O VISITANTE (BVIW)

De volta da rua, Miracélia viu o papelzinho branco caído junto ao portão. Abaixou-se, apanhou-o e leu: “Chego hoje à meia-noite, muitos beijos. Com amor, Ralf”. Pensativa, ela guardou o bilhetinho no bolso da jaqueta. Entrou, foi guardar as compras. Andou pela casa, ajeitou coisas fora do lugar, mas o recente achado queimava em seu bolso. Quem seria Ralf? E para quem seriam aquelas palavras amorosas? Mira era pura imaginação. Em sua solidão, desejou merecer os dizeres curtos, mas tão carregados de significados da mensagem lida. A feliz destinatária era amada por Ralf. E ele, fosse quem fosse, chegaria à meia-noite. Podia sentir o abraço apertado, o calor que o viajante traria em sua saudade.

A moça passou o dia entre mil afazeres.

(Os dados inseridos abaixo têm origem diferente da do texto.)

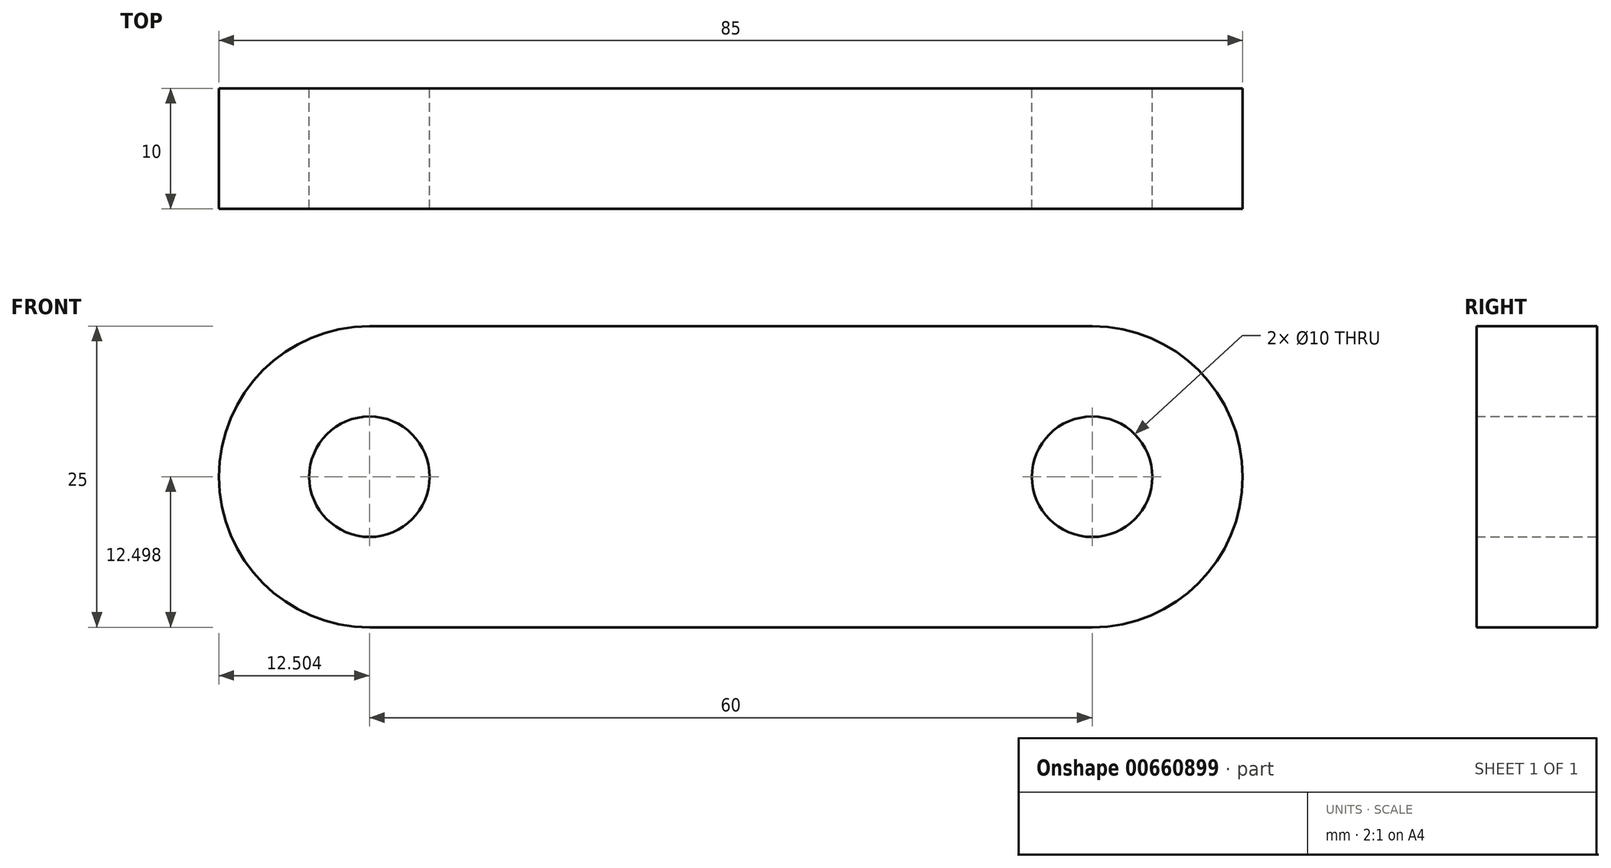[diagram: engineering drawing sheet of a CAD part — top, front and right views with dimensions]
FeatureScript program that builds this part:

Cumpriu o home office, fechou metas da empresa — o dono do bilhete perdido a rondá-la. Às dez, tomou um banho morno, bebeu um copo de leite, foi para a cama. Acordou sobressaltada com o interfone. Que loucura era aquela? Quem a acordava à meia-noite? Botou o roupão às pressas e foi à porta. Abriria? Abriu. Em meio a uma lufada de vento gelado, um robusto gato preto passou veloz entre suas pernas. Coração aos pulos, ela foi atrás do bichano. Antes mesmo de vê-lo, deu com o par de olhos faiscando no escuro — o brilho vinha da cesta de vime ao fundo do corredor. E agora? Com delicadeza, tentou espantar o insólito visitante, mas ele mostrou-lhe alguns dentes ferozes num roufenho arremedo de miado:

— Raaaaaallllf! — Ralf? Surpresa, Mira saltou para trás, a vista turva, as pernas trêmulas. Meu Deus, quem era Ralf?